What to work on
Transcribe the records exactly. Pictures do not belong in the transcription.

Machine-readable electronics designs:
==*==
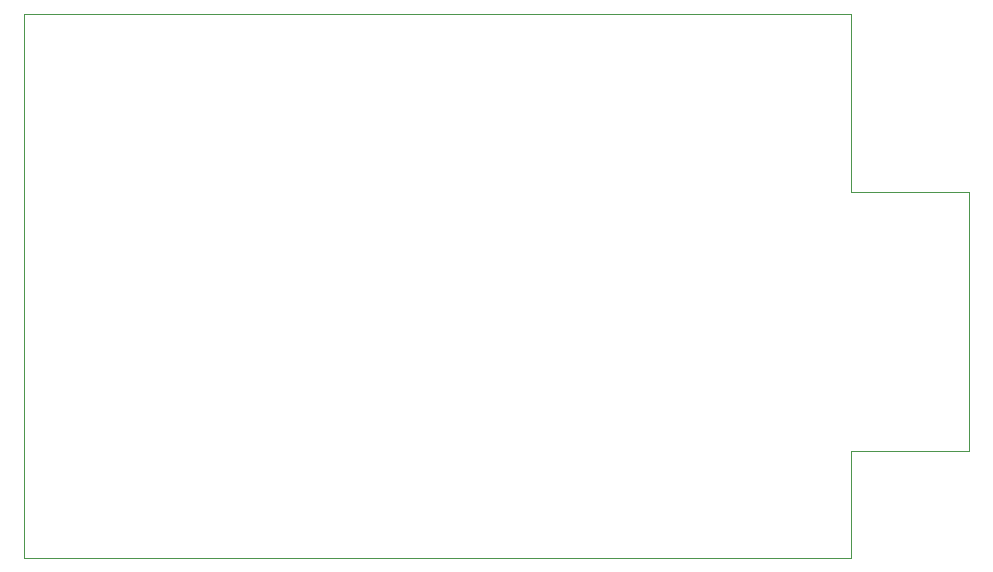
<source format=gko>
G04 Layer_Color=16711935*
%FSLAX25Y25*%
%MOIN*%
G70*
G01*
G75*
%ADD43C,0.00394*%
D43*
X0Y0D02*
Y181102D01*
X275590D01*
Y122047D02*
Y181102D01*
Y122047D02*
X314961D01*
Y35433D02*
Y122047D01*
X275590Y35433D02*
X314961D01*
X275590Y0D02*
Y35433D01*
X0Y0D02*
X275590D01*
M02*

</source>
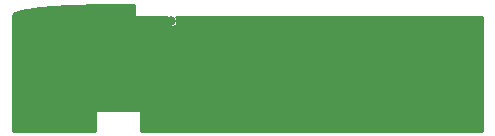
<source format=gbl>
G04 #@! TF.GenerationSoftware,KiCad,Pcbnew,(5.0.0-rc2-153-gb37969f58)*
G04 #@! TF.CreationDate,2018-07-10T17:16:08+02:00*
G04 #@! TF.ProjectId,wb001,77623030312E6B696361645F70636200,rev?*
G04 #@! TF.SameCoordinates,Original*
G04 #@! TF.FileFunction,Copper,L2,Bot,Signal*
G04 #@! TF.FilePolarity,Positive*
%FSLAX46Y46*%
G04 Gerber Fmt 4.6, Leading zero omitted, Abs format (unit mm)*
G04 Created by KiCad (PCBNEW (5.0.0-rc2-153-gb37969f58)) date Tue Jul 10 17:16:08 2018*
%MOMM*%
%LPD*%
G01*
G04 APERTURE LIST*
G04 #@! TA.AperFunction,ViaPad*
%ADD10C,0.800000*%
G04 #@! TD*
G04 #@! TA.AperFunction,Conductor*
%ADD11C,0.250000*%
G04 #@! TD*
G04 #@! TA.AperFunction,Conductor*
%ADD12C,0.254000*%
G04 #@! TD*
G04 APERTURE END LIST*
D10*
G04 #@! TO.N,Net-(AE101-Pad1)*
X162000000Y-63030000D03*
G04 #@! TO.N,GND*
X160500000Y-68000000D03*
X160500000Y-69000000D03*
X160500000Y-70000000D03*
X154500000Y-68000000D03*
X154500000Y-69000000D03*
X154500000Y-70000000D03*
X160500000Y-71000000D03*
X160500000Y-72000000D03*
X154500000Y-71000000D03*
X154500000Y-72000000D03*
G04 #@! TD*
D11*
G04 #@! TO.N,GND*
X160500000Y-68000000D02*
X161000000Y-68000000D01*
X160500000Y-69000000D02*
X161000000Y-69000000D01*
X160500000Y-70000000D02*
X161500000Y-70000000D01*
X154500000Y-70000000D02*
X154000000Y-70000000D01*
X154500000Y-69000000D02*
X154000000Y-69000000D01*
X154500000Y-68000000D02*
X154000000Y-68000000D01*
G04 #@! TD*
D12*
G04 #@! TO.N,GND*
G36*
X158872000Y-62526747D02*
X158881571Y-62575367D01*
X158909019Y-62616623D01*
X158950166Y-62644236D01*
X158999017Y-62654000D01*
X161631066Y-62653643D01*
X161553231Y-62731478D01*
X161473000Y-62925173D01*
X161473000Y-63134827D01*
X161553231Y-63328522D01*
X161701478Y-63476769D01*
X161895173Y-63557000D01*
X162104827Y-63557000D01*
X162298522Y-63476769D01*
X162446769Y-63328522D01*
X162527000Y-63134827D01*
X162527000Y-62925173D01*
X162446769Y-62731478D01*
X162368834Y-62653543D01*
X188298509Y-62650027D01*
X188299100Y-72348000D01*
X159452000Y-72348000D01*
X159452000Y-70769893D01*
X159455957Y-70750000D01*
X159440279Y-70671184D01*
X159395634Y-70604366D01*
X159328816Y-70559721D01*
X159269893Y-70548000D01*
X159269892Y-70548000D01*
X159250000Y-70544043D01*
X159230107Y-70548000D01*
X155769893Y-70548000D01*
X155750000Y-70544043D01*
X155730108Y-70548000D01*
X155730107Y-70548000D01*
X155671184Y-70559721D01*
X155604366Y-70604366D01*
X155559721Y-70671184D01*
X155544043Y-70750000D01*
X155548001Y-70769897D01*
X155548000Y-72348000D01*
X148627016Y-72348000D01*
X148627999Y-62532850D01*
X148631547Y-62507510D01*
X148639701Y-62487707D01*
X148670185Y-62449015D01*
X148772427Y-62373513D01*
X149039732Y-62271862D01*
X149253093Y-62192092D01*
X149766492Y-62078871D01*
X149922606Y-62054478D01*
X149923008Y-62054414D01*
X150178395Y-62013671D01*
X150491092Y-61971978D01*
X150759105Y-61939221D01*
X151014566Y-61913377D01*
X151330332Y-61882498D01*
X151646981Y-61856608D01*
X151988061Y-61830678D01*
X152364774Y-61805763D01*
X152905653Y-61774827D01*
X153346581Y-61753878D01*
X153904884Y-61730907D01*
X154461958Y-61711938D01*
X155099133Y-61693962D01*
X155766495Y-61678976D01*
X156398923Y-61667986D01*
X157164155Y-61658995D01*
X157782777Y-61653998D01*
X158477375Y-61651000D01*
X158873746Y-61650243D01*
X158872000Y-62526747D01*
X158872000Y-62526747D01*
G37*
X158872000Y-62526747D02*
X158881571Y-62575367D01*
X158909019Y-62616623D01*
X158950166Y-62644236D01*
X158999017Y-62654000D01*
X161631066Y-62653643D01*
X161553231Y-62731478D01*
X161473000Y-62925173D01*
X161473000Y-63134827D01*
X161553231Y-63328522D01*
X161701478Y-63476769D01*
X161895173Y-63557000D01*
X162104827Y-63557000D01*
X162298522Y-63476769D01*
X162446769Y-63328522D01*
X162527000Y-63134827D01*
X162527000Y-62925173D01*
X162446769Y-62731478D01*
X162368834Y-62653543D01*
X188298509Y-62650027D01*
X188299100Y-72348000D01*
X159452000Y-72348000D01*
X159452000Y-70769893D01*
X159455957Y-70750000D01*
X159440279Y-70671184D01*
X159395634Y-70604366D01*
X159328816Y-70559721D01*
X159269893Y-70548000D01*
X159269892Y-70548000D01*
X159250000Y-70544043D01*
X159230107Y-70548000D01*
X155769893Y-70548000D01*
X155750000Y-70544043D01*
X155730108Y-70548000D01*
X155730107Y-70548000D01*
X155671184Y-70559721D01*
X155604366Y-70604366D01*
X155559721Y-70671184D01*
X155544043Y-70750000D01*
X155548001Y-70769897D01*
X155548000Y-72348000D01*
X148627016Y-72348000D01*
X148627999Y-62532850D01*
X148631547Y-62507510D01*
X148639701Y-62487707D01*
X148670185Y-62449015D01*
X148772427Y-62373513D01*
X149039732Y-62271862D01*
X149253093Y-62192092D01*
X149766492Y-62078871D01*
X149922606Y-62054478D01*
X149923008Y-62054414D01*
X150178395Y-62013671D01*
X150491092Y-61971978D01*
X150759105Y-61939221D01*
X151014566Y-61913377D01*
X151330332Y-61882498D01*
X151646981Y-61856608D01*
X151988061Y-61830678D01*
X152364774Y-61805763D01*
X152905653Y-61774827D01*
X153346581Y-61753878D01*
X153904884Y-61730907D01*
X154461958Y-61711938D01*
X155099133Y-61693962D01*
X155766495Y-61678976D01*
X156398923Y-61667986D01*
X157164155Y-61658995D01*
X157782777Y-61653998D01*
X158477375Y-61651000D01*
X158873746Y-61650243D01*
X158872000Y-62526747D01*
G04 #@! TD*
M02*

</source>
==*==
Response
<source format=gko>
G04 Layer_Color=16711935*
%FSLAX25Y25*%
%MOIN*%
G70*
G01*
G75*
%ADD43C,0.00394*%
D43*
X0Y0D02*
Y181102D01*
X275590D01*
Y122047D02*
Y181102D01*
Y122047D02*
X314961D01*
Y35433D02*
Y122047D01*
X275590Y35433D02*
X314961D01*
X275590Y0D02*
Y35433D01*
X0Y0D02*
X275590D01*
M02*

</source>
<source format=gbl>
G04 #@! TF.GenerationSoftware,KiCad,Pcbnew,(5.0.0-rc2-153-gb37969f58)*
G04 #@! TF.CreationDate,2018-07-10T17:16:08+02:00*
G04 #@! TF.ProjectId,wb001,77623030312E6B696361645F70636200,rev?*
G04 #@! TF.SameCoordinates,Original*
G04 #@! TF.FileFunction,Copper,L2,Bot,Signal*
G04 #@! TF.FilePolarity,Positive*
%FSLAX46Y46*%
G04 Gerber Fmt 4.6, Leading zero omitted, Abs format (unit mm)*
G04 Created by KiCad (PCBNEW (5.0.0-rc2-153-gb37969f58)) date Tue Jul 10 17:16:08 2018*
%MOMM*%
%LPD*%
G01*
G04 APERTURE LIST*
G04 #@! TA.AperFunction,ViaPad*
%ADD10C,0.800000*%
G04 #@! TD*
G04 #@! TA.AperFunction,Conductor*
%ADD11C,0.250000*%
G04 #@! TD*
G04 #@! TA.AperFunction,Conductor*
%ADD12C,0.254000*%
G04 #@! TD*
G04 APERTURE END LIST*
D10*
G04 #@! TO.N,Net-(AE101-Pad1)*
X162000000Y-63030000D03*
G04 #@! TO.N,GND*
X160500000Y-68000000D03*
X160500000Y-69000000D03*
X160500000Y-70000000D03*
X154500000Y-68000000D03*
X154500000Y-69000000D03*
X154500000Y-70000000D03*
X160500000Y-71000000D03*
X160500000Y-72000000D03*
X154500000Y-71000000D03*
X154500000Y-72000000D03*
G04 #@! TD*
D11*
G04 #@! TO.N,GND*
X160500000Y-68000000D02*
X161000000Y-68000000D01*
X160500000Y-69000000D02*
X161000000Y-69000000D01*
X160500000Y-70000000D02*
X161500000Y-70000000D01*
X154500000Y-70000000D02*
X154000000Y-70000000D01*
X154500000Y-69000000D02*
X154000000Y-69000000D01*
X154500000Y-68000000D02*
X154000000Y-68000000D01*
G04 #@! TD*
D12*
G04 #@! TO.N,GND*
G36*
X158872000Y-62526747D02*
X158881571Y-62575367D01*
X158909019Y-62616623D01*
X158950166Y-62644236D01*
X158999017Y-62654000D01*
X161631066Y-62653643D01*
X161553231Y-62731478D01*
X161473000Y-62925173D01*
X161473000Y-63134827D01*
X161553231Y-63328522D01*
X161701478Y-63476769D01*
X161895173Y-63557000D01*
X162104827Y-63557000D01*
X162298522Y-63476769D01*
X162446769Y-63328522D01*
X162527000Y-63134827D01*
X162527000Y-62925173D01*
X162446769Y-62731478D01*
X162368834Y-62653543D01*
X188298509Y-62650027D01*
X188299100Y-72348000D01*
X159452000Y-72348000D01*
X159452000Y-70769893D01*
X159455957Y-70750000D01*
X159440279Y-70671184D01*
X159395634Y-70604366D01*
X159328816Y-70559721D01*
X159269893Y-70548000D01*
X159269892Y-70548000D01*
X159250000Y-70544043D01*
X159230107Y-70548000D01*
X155769893Y-70548000D01*
X155750000Y-70544043D01*
X155730108Y-70548000D01*
X155730107Y-70548000D01*
X155671184Y-70559721D01*
X155604366Y-70604366D01*
X155559721Y-70671184D01*
X155544043Y-70750000D01*
X155548001Y-70769897D01*
X155548000Y-72348000D01*
X148627016Y-72348000D01*
X148627999Y-62532850D01*
X148631547Y-62507510D01*
X148639701Y-62487707D01*
X148670185Y-62449015D01*
X148772427Y-62373513D01*
X149039732Y-62271862D01*
X149253093Y-62192092D01*
X149766492Y-62078871D01*
X149922606Y-62054478D01*
X149923008Y-62054414D01*
X150178395Y-62013671D01*
X150491092Y-61971978D01*
X150759105Y-61939221D01*
X151014566Y-61913377D01*
X151330332Y-61882498D01*
X151646981Y-61856608D01*
X151988061Y-61830678D01*
X152364774Y-61805763D01*
X152905653Y-61774827D01*
X153346581Y-61753878D01*
X153904884Y-61730907D01*
X154461958Y-61711938D01*
X155099133Y-61693962D01*
X155766495Y-61678976D01*
X156398923Y-61667986D01*
X157164155Y-61658995D01*
X157782777Y-61653998D01*
X158477375Y-61651000D01*
X158873746Y-61650243D01*
X158872000Y-62526747D01*
X158872000Y-62526747D01*
G37*
X158872000Y-62526747D02*
X158881571Y-62575367D01*
X158909019Y-62616623D01*
X158950166Y-62644236D01*
X158999017Y-62654000D01*
X161631066Y-62653643D01*
X161553231Y-62731478D01*
X161473000Y-62925173D01*
X161473000Y-63134827D01*
X161553231Y-63328522D01*
X161701478Y-63476769D01*
X161895173Y-63557000D01*
X162104827Y-63557000D01*
X162298522Y-63476769D01*
X162446769Y-63328522D01*
X162527000Y-63134827D01*
X162527000Y-62925173D01*
X162446769Y-62731478D01*
X162368834Y-62653543D01*
X188298509Y-62650027D01*
X188299100Y-72348000D01*
X159452000Y-72348000D01*
X159452000Y-70769893D01*
X159455957Y-70750000D01*
X159440279Y-70671184D01*
X159395634Y-70604366D01*
X159328816Y-70559721D01*
X159269893Y-70548000D01*
X159269892Y-70548000D01*
X159250000Y-70544043D01*
X159230107Y-70548000D01*
X155769893Y-70548000D01*
X155750000Y-70544043D01*
X155730108Y-70548000D01*
X155730107Y-70548000D01*
X155671184Y-70559721D01*
X155604366Y-70604366D01*
X155559721Y-70671184D01*
X155544043Y-70750000D01*
X155548001Y-70769897D01*
X155548000Y-72348000D01*
X148627016Y-72348000D01*
X148627999Y-62532850D01*
X148631547Y-62507510D01*
X148639701Y-62487707D01*
X148670185Y-62449015D01*
X148772427Y-62373513D01*
X149039732Y-62271862D01*
X149253093Y-62192092D01*
X149766492Y-62078871D01*
X149922606Y-62054478D01*
X149923008Y-62054414D01*
X150178395Y-62013671D01*
X150491092Y-61971978D01*
X150759105Y-61939221D01*
X151014566Y-61913377D01*
X151330332Y-61882498D01*
X151646981Y-61856608D01*
X151988061Y-61830678D01*
X152364774Y-61805763D01*
X152905653Y-61774827D01*
X153346581Y-61753878D01*
X153904884Y-61730907D01*
X154461958Y-61711938D01*
X155099133Y-61693962D01*
X155766495Y-61678976D01*
X156398923Y-61667986D01*
X157164155Y-61658995D01*
X157782777Y-61653998D01*
X158477375Y-61651000D01*
X158873746Y-61650243D01*
X158872000Y-62526747D01*
G04 #@! TD*
M02*

</source>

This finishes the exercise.